Problem details:
Set the records down once more so that they match the source word for word.

The records:
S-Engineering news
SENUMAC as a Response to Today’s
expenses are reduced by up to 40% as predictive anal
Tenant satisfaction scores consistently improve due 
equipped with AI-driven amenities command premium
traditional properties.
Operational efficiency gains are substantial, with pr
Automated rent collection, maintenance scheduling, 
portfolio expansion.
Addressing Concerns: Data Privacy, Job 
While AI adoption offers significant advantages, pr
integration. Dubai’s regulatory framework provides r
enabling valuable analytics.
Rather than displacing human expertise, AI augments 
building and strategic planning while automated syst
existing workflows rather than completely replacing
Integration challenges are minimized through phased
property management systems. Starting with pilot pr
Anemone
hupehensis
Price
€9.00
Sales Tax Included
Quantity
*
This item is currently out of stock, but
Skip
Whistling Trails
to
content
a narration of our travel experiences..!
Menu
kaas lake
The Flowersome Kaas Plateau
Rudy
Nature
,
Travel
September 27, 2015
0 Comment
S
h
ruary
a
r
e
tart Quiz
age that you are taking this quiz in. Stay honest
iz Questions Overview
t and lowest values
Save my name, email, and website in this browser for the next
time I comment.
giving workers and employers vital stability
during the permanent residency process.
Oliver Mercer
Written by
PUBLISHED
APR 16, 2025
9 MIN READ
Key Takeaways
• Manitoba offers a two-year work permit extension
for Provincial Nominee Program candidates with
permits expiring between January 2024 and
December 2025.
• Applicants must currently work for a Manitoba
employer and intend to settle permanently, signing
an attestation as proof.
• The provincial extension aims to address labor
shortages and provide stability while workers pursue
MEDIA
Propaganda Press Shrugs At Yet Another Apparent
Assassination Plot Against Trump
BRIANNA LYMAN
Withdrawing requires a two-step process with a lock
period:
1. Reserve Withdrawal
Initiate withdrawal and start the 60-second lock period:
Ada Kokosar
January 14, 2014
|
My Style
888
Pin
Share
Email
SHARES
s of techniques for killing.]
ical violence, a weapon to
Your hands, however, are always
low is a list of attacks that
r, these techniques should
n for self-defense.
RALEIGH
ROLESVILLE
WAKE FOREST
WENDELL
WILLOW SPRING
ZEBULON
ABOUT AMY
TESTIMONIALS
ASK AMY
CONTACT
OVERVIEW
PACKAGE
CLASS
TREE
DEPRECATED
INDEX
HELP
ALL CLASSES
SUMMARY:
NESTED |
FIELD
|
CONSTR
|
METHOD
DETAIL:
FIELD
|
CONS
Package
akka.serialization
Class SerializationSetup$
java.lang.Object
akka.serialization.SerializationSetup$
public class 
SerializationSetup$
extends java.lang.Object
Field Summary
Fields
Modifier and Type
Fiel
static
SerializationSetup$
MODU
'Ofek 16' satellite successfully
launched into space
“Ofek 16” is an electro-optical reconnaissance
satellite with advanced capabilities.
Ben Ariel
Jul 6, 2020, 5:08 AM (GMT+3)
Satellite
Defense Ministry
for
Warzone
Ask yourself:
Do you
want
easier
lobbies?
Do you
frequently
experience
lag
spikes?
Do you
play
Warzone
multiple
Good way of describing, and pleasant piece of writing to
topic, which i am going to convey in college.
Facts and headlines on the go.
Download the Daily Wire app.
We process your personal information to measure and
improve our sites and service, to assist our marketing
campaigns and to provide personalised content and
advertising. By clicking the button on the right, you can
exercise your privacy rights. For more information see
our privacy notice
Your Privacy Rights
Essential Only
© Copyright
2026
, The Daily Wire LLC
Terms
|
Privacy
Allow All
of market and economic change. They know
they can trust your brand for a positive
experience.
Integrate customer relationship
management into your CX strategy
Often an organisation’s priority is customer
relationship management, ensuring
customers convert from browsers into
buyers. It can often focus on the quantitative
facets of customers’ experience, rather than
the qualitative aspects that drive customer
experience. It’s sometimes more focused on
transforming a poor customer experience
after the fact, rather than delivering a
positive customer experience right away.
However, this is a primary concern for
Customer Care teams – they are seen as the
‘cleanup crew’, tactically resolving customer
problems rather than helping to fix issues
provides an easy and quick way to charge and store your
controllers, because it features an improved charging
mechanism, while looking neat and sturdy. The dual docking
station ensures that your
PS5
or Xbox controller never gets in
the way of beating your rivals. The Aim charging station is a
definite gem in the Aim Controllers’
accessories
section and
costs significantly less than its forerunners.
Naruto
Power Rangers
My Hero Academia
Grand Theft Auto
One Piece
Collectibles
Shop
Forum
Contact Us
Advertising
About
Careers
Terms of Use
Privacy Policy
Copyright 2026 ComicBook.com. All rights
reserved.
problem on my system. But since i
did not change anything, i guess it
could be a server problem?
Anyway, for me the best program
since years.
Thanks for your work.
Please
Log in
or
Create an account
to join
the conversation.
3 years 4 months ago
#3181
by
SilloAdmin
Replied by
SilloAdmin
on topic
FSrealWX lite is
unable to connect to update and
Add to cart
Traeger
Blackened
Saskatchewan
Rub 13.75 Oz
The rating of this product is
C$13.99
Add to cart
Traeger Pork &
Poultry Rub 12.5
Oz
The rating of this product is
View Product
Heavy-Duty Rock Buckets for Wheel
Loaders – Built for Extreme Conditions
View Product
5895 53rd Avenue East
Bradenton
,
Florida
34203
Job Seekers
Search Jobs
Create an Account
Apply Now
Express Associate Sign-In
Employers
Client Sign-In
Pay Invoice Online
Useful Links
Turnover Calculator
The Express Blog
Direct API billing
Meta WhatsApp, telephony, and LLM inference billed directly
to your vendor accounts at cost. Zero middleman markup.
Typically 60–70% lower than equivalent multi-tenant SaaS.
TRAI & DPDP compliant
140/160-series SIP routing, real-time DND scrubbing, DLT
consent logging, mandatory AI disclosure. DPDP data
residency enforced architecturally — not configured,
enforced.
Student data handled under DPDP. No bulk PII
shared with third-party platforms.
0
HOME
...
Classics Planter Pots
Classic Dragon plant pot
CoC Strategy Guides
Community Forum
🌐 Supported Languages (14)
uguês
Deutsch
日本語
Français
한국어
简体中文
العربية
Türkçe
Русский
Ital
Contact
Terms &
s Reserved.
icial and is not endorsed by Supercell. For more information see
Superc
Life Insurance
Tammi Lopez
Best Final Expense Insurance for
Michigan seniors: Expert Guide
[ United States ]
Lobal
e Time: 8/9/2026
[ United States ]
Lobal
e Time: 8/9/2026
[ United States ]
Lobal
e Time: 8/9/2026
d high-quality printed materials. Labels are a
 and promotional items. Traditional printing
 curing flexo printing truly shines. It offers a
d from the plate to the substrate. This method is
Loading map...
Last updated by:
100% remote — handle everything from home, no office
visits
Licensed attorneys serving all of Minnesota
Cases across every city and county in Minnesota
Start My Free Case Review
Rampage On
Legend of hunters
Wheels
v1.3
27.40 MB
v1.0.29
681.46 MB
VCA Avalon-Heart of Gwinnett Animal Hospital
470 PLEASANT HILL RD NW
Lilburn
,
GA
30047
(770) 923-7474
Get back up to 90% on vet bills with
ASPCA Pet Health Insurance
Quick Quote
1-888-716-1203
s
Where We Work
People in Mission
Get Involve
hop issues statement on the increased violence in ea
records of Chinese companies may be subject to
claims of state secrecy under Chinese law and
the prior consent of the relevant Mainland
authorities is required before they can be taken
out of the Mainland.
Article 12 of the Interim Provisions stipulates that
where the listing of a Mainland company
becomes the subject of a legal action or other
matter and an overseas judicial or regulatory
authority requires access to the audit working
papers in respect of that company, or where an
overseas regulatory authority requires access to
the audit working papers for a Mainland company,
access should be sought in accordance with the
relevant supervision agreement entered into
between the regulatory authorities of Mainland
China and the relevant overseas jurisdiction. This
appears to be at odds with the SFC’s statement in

Answer space:
S-Engineering news
SENUMAC as a Response to Today’s
expenses are reduced by up to 40% as predictive anal
Tenant satisfaction scores consistently improve due 
equipped with AI-driven amenities command premium
traditional properties.
Operational efficiency gains are substantial, with pr
Automated rent collection, maintenance scheduling, 
portfolio expansion.
Addressing Concerns: Data Privacy, Job 
While AI adoption offers significant advantages, pr
integration. Dubai’s regulatory framework provides r
enabling valuable analytics.
Rather than displacing human expertise, AI augments 
building and strategic planning while automated syst
existing workflows rather than completely replacing
Integration challenges are minimized through phased
property management systems. Starting with pilot pr
Anemone
hupehensis
Price
€9.00
Sales Tax Included
Quantity
*
This item is currently out of stock, but
Skip
Whistling Trails
to
content
a narration of our travel experiences..!
Menu
kaas lake
The Flowersome Kaas Plateau
Rudy
Nature
,
Travel
September 27, 2015
0 Comment
S
h
ruary
a
r
e
tart Quiz
age that you are taking this quiz in. Stay honest
iz Questions Overview
t and lowest values
Save my name, email, and website in this browser for the next
time I comment.
giving workers and employers vital stability
during the permanent residency process.
Oliver Mercer
Written by
PUBLISHED
APR 16, 2025
9 MIN READ
Key Takeaways
• Manitoba offers a two-year work permit extension
for Provincial Nominee Program candidates with
permits expiring between January 2024 and
December 2025.
• Applicants must currently work for a Manitoba
employer and intend to settle permanently, signing
an attestation as proof.
• The provincial extension aims to address labor
shortages and provide stability while workers pursue
MEDIA
Propaganda Press Shrugs At Yet Another Apparent
Assassination Plot Against Trump
BRIANNA LYMAN
Withdrawing requires a two-step process with a lock
period:
1. Reserve Withdrawal
Initiate withdrawal and start the 60-second lock period:
Ada Kokosar
January 14, 2014
|
My Style
888
Pin
Share
Email
SHARES
s of techniques for killing.]
ical violence, a weapon to
Your hands, however, are always
low is a list of attacks that
r, these techniques should
n for self-defense.
RALEIGH
ROLESVILLE
WAKE FOREST
WENDELL
WILLOW SPRING
ZEBULON
ABOUT AMY
TESTIMONIALS
ASK AMY
CONTACT
OVERVIEW
PACKAGE
CLASS
TREE
DEPRECATED
INDEX
HELP
ALL CLASSES
SUMMARY:
NESTED |
FIELD
|
CONSTR
|
METHOD
DETAIL:
FIELD
|
CONS
Package
akka.serialization
Class SerializationSetup$
java.lang.Object
akka.serialization.SerializationSetup$
public class 
SerializationSetup$
extends java.lang.Object
Field Summary
Fields
Modifier and Type
Fiel
static
SerializationSetup$
MODU
'Ofek 16' satellite successfully
launched into space
“Ofek 16” is an electro-optical reconnaissance
satellite with advanced capabilities.
Ben Ariel
Jul 6, 2020, 5:08 AM (GMT+3)
Satellite
Defense Ministry
for
Warzone
Ask yourself:
Do you
want
easier
lobbies?
Do you
frequently
experience
lag
spikes?
Do you
play
Warzone
multiple
Good way of describing, and pleasant piece of writing to
topic, which i am going to convey in college.
Facts and headlines on the go.
Download the Daily Wire app.
We process your personal information to measure and
improve our sites and service, to assist our marketing
campaigns and to provide personalised content and
advertising. By clicking the button on the right, you can
exercise your privacy rights. For more information see
our privacy notice
Your Privacy Rights
Essential Only
© Copyright
2026
, The Daily Wire LLC
Terms
|
Privacy
Allow All
of market and economic change. They know
they can trust your brand for a positive
experience.
Integrate customer relationship
management into your CX strategy
Often an organisation’s priority is customer
relationship management, ensuring
customers convert from browsers into
buyers. It can often focus on the quantitative
facets of customers’ experience, rather than
the qualitative aspects that drive customer
experience. It’s sometimes more focused on
transforming a poor customer experience
after the fact, rather than delivering a
positive customer experience right away.
However, this is a primary concern for
Customer Care teams – they are seen as the
‘cleanup crew’, tactically resolving customer
problems rather than helping to fix issues
provides an easy and quick way to charge and store your
controllers, because it features an improved charging
mechanism, while looking neat and sturdy. The dual docking
station ensures that your
PS5
or Xbox controller never gets in
the way of beating your rivals. The Aim charging station is a
definite gem in the Aim Controllers’
accessories
section and
costs significantly less than its forerunners.
Naruto
Power Rangers
My Hero Academia
Grand Theft Auto
One Piece
Collectibles
Shop
Forum
Contact Us
Advertising
About
Careers
Terms of Use
Privacy Policy
Copyright 2026 ComicBook.com. All rights
reserved.
problem on my system. But since i
did not change anything, i guess it
could be a server problem?
Anyway, for me the best program
since years.
Thanks for your work.
Please
Log in
or
Create an account
to join
the conversation.
3 years 4 months ago
#3181
by
SilloAdmin
Replied by
SilloAdmin
on topic
FSrealWX lite is
unable to connect to update and
Add to cart
Traeger
Blackened
Saskatchewan
Rub 13.75 Oz
The rating of this product is
C$13.99
Add to cart
Traeger Pork &
Poultry Rub 12.5
Oz
The rating of this product is
View Product
Heavy-Duty Rock Buckets for Wheel
Loaders – Built for Extreme Conditions
View Product
5895 53rd Avenue East
Bradenton
,
Florida
34203
Job Seekers
Search Jobs
Create an Account
Apply Now
Express Associate Sign-In
Employers
Client Sign-In
Pay Invoice Online
Useful Links
Turnover Calculator
The Express Blog
Direct API billing
Meta WhatsApp, telephony, and LLM inference billed directly
to your vendor accounts at cost. Zero middleman markup.
Typically 60–70% lower than equivalent multi-tenant SaaS.
TRAI & DPDP compliant
140/160-series SIP routing, real-time DND scrubbing, DLT
consent logging, mandatory AI disclosure. DPDP data
residency enforced architecturally — not configured,
enforced.
Student data handled under DPDP. No bulk PII
shared with third-party platforms.
0
HOME
...
Classics Planter Pots
Classic Dragon plant pot
CoC Strategy Guides
Community Forum
🌐 Supported Languages (14)
uguês
Deutsch
日本語
Français
한국어
简体中文
العربية
Türkçe
Русский
Ital
Contact
Terms &
s Reserved.
icial and is not endorsed by Supercell. For more information see
Superc
Life Insurance
Tammi Lopez
Best Final Expense Insurance for
Michigan seniors: Expert Guide
[ United States ]
Lobal
e Time: 8/9/2026
[ United States ]
Lobal
e Time: 8/9/2026
[ United States ]
Lobal
e Time: 8/9/2026
d high-quality printed materials. Labels are a
 and promotional items. Traditional printing
 curing flexo printing truly shines. It offers a
d from the plate to the substrate. This method is
Loading map...
Last updated by:
100% remote — handle everything from home, no office
visits
Licensed attorneys serving all of Minnesota
Cases across every city and county in Minnesota
Start My Free Case Review
Rampage On
Legend of hunters
Wheels
v1.3
27.40 MB
v1.0.29
681.46 MB
VCA Avalon-Heart of Gwinnett Animal Hospital
470 PLEASANT HILL RD NW
Lilburn
,
GA
30047
(770) 923-7474
Get back up to 90% on vet bills with
ASPCA Pet Health Insurance
Quick Quote
1-888-716-1203
s
Where We Work
People in Mission
Get Involve
hop issues statement on the increased violence in ea
records of Chinese companies may be subject to
claims of state secrecy under Chinese law and
the prior consent of the relevant Mainland
authorities is required before they can be taken
out of the Mainland.
Article 12 of the Interim Provisions stipulates that
where the listing of a Mainland company
becomes the subject of a legal action or other
matter and an overseas judicial or regulatory
authority requires access to the audit working
papers in respect of that company, or where an
overseas regulatory authority requires access to
the audit working papers for a Mainland company,
access should be sought in accordance with the
relevant supervision agreement entered into
between the regulatory authorities of Mainland
China and the relevant overseas jurisdiction. This
appears to be at odds with the SFC’s statement in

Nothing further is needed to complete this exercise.